“No one leaves home unless home is the mouth of a shark.” Pondering this line, I am reminded of the image of a Syrian toddler who had drowned in the Mediterranean Sea. I continue to wonder about the contradictions witnessed in the Ukraine humanitarian crisis and the persistence of racism permeating through it. The return of Shire’s voice can only be described as well-timed and urgent in a world of selective outrage and inaction.
The British Somali poet has been vocal about the lived experiences of refugees in a white world where Black bodies are seen merely as that: bodies. Her full poetry collection is titled “Bless the Daughter Raised by the Voice in Her Head”, her voice colouring the Black and white narrative that fails to recognise the humanity of refugees and meet them with empathy.
She previously released the successful anthology “Teaching My Mother How to Give Birth” in 2011, exploring similar themes of civil war, asylum-seeking and the burdens of Black girlhood. ‘Bless the Daughter Raised by the Voice in her Head’ completes the story by exploring the before-and-after pictures of war, focusing on themes of resilience, motherhood and navigating new terrain as refugees.
Shire’s commitment to truth-telling highlights the eternal displacement of Somalian refugees who must navigate a life of persistent loss and foreignness. She continues the story of fractured lives and psyches forever marred by the memories of escaping from home.
The value of whiteness
During the war between Ukraine and Russia, the world witnessed an unfamiliar empathy and outrage that seem to be reserved for white people in distress. The ugly head of racism reared its head as it was reported that Black African students and women were barred from using public transport in order to travel to safety. As the world observes this disaster unfolding, Black lives are not prioritised and the protection of Black women remains elusive in comparison to their white counterparts.

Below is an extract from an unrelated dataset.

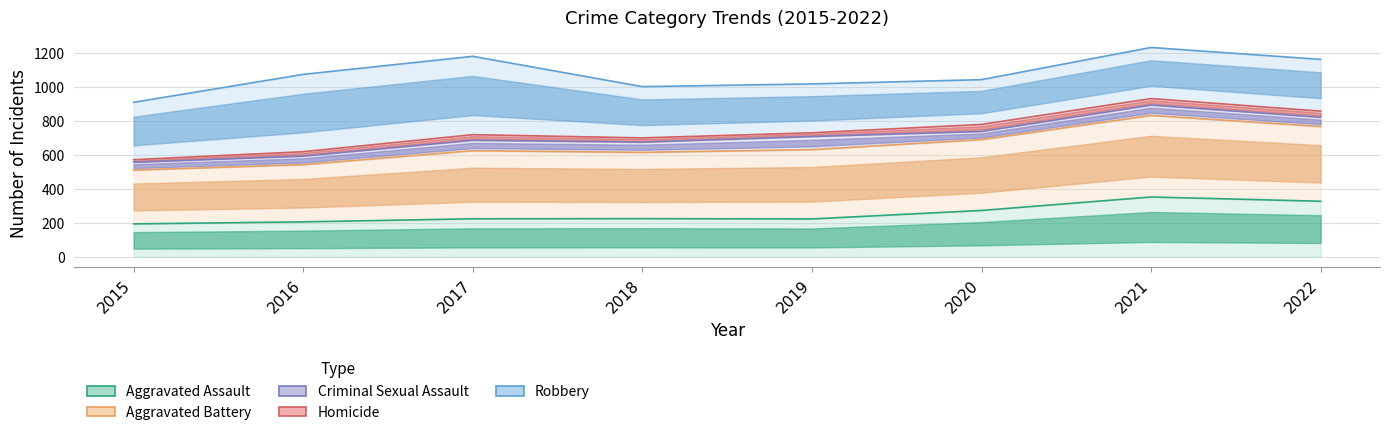

In Criminal Sexual Assault, how many points are higher than both neighbors (excluding endpoints)?

2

For asylum seekers who are Black or people of colour, the accusation of being leeches or lazy and not belonging rings loudly. In a poem titled “Assimilation”, Shire outlines the harrowing journey of leaving home to seek refuge and how the voyage is accompanied by the process of becoming non-human. She writes, “At every checkpoint, the refugee is asked are you human? The refugee is sure it’s still human but worries that overnight while it slept, there may have been a change in classification.” This is an indictment of a society that continues the racist practice of ‘othering’, and considering any alternative to whiteness as non-human.
Shire’s voice is a reminder of the shortcomings of humanity and offers us a lens into the lives of refugees. The aftermath of removal is very rarely considered, with learning to exist in new surroundings adding to the pre-existing trauma of surviving a civil war. Shire explores the experiences of her family members whose connection to culture and home has been ruptured. She speaks to the strain of mothers witnessing children born into a wilderness, away from home and their regular traditions. In “Saint Hooyo,” she pens this alienation of mother and child in a manner that is similar to severing a person from their life. “I don’t recognise my own children, they speak and dream in the wrong language.”

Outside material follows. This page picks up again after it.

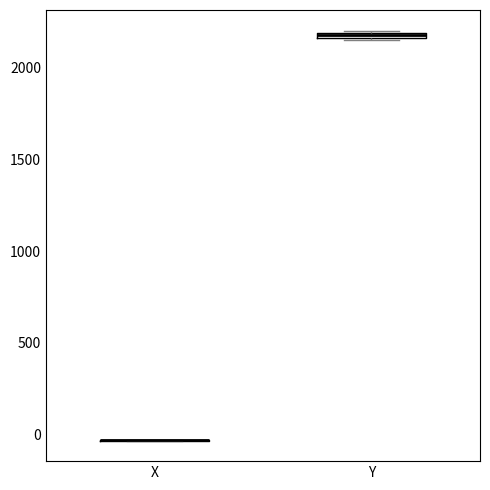

Where is the lower edge of the box for Y on the y-axis? The values are not printed on the chart, so give them approximately, as read against the axis.

2150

And through it all, you’re still a Black Girl
“In Communion: The Female Search for Love”, she writes, “Raised with competitive, fault-finding mothers and fathers whom we can never really please, or in a world where we are the ‘perfect’ Daddy’s girl who fears losing his approval to the point where we stop eating, stop growing up because we see Daddy losing interest because we see he does not love women, we are uncertain about love. To keep his love, we cling to girlhood at all costs.” The collection confronts the burden of girlhood that does not immediately disappear because of the trespassing of geographical boundaries in the West. The insistence on conservatism is palpable and the value placed on innocence and purity persists.

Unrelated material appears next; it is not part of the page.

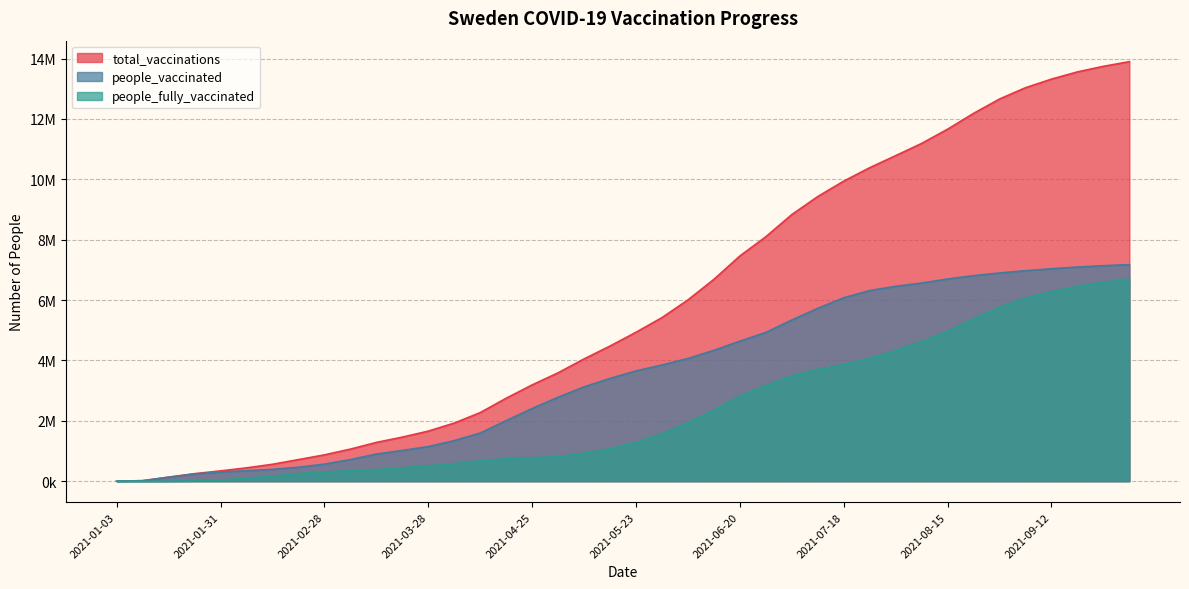

What are all the series names shown in the legend?

total_vaccinations, people_vaccinated, people_fully_vaccinated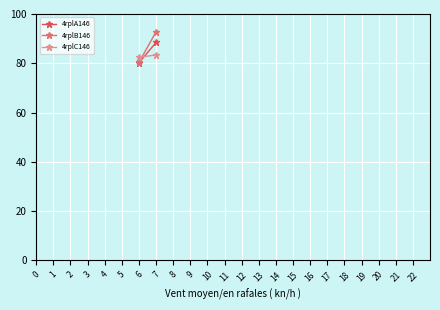

Rank the series by their average value, from highest to lowest.

4rplB146, 4rplA146, 4rplC146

Describing the morphing of a young girl’s body into womanhood, Shire expresses herself fully: “Amel’s hardened nipples push through the paisley of her blouse, minarets, calling men to worship, Daughter is synonymous with traitor, their father mutters, in his sleep.” The imagery of the blame placed on girls for transforming into womanhood and consequently being punished for it remains visceral. It explores the tensions between fathers and daughters as well as the older women who administer the discipline for the successful operation of patriarchy.
Living in London with her mother – who had remarried and had three other daughters – Shire is no stranger to the cumbersome role of being the firstborn female child who is adultified. Juggling the responsibility of being a secondary mother to her siblings and the mental effect of this, Shire had to negotiate her ‘plus size’ in contrast to the skinnier women in her family.
As always, her experiences are tied to the events which were happening in Somalia, where her eating disorder was also a site for politicisation. Shire suffered the indignity of being fat-shamed while factoring that bulimia was a mental illness considered ‘unconscionable’ considering the famine that engulfed her home country.
Shire’s testimony on displaced lives and Black womanhood is no longer shrouded by shame. In an interview for Vogue magazine, she shares, “When it comes to my own experiences, I will speak about whatever’s necessary; I’ll be open. There are people who will call that brave, but it’s really just that for the longest time I felt desperate to read [about] someone who had been through similar things to me. I have no interest in feeling shame at this point in my life.” Shire’s work is a devotion, a vocational practice of lending voices to those who no longer feel they have one.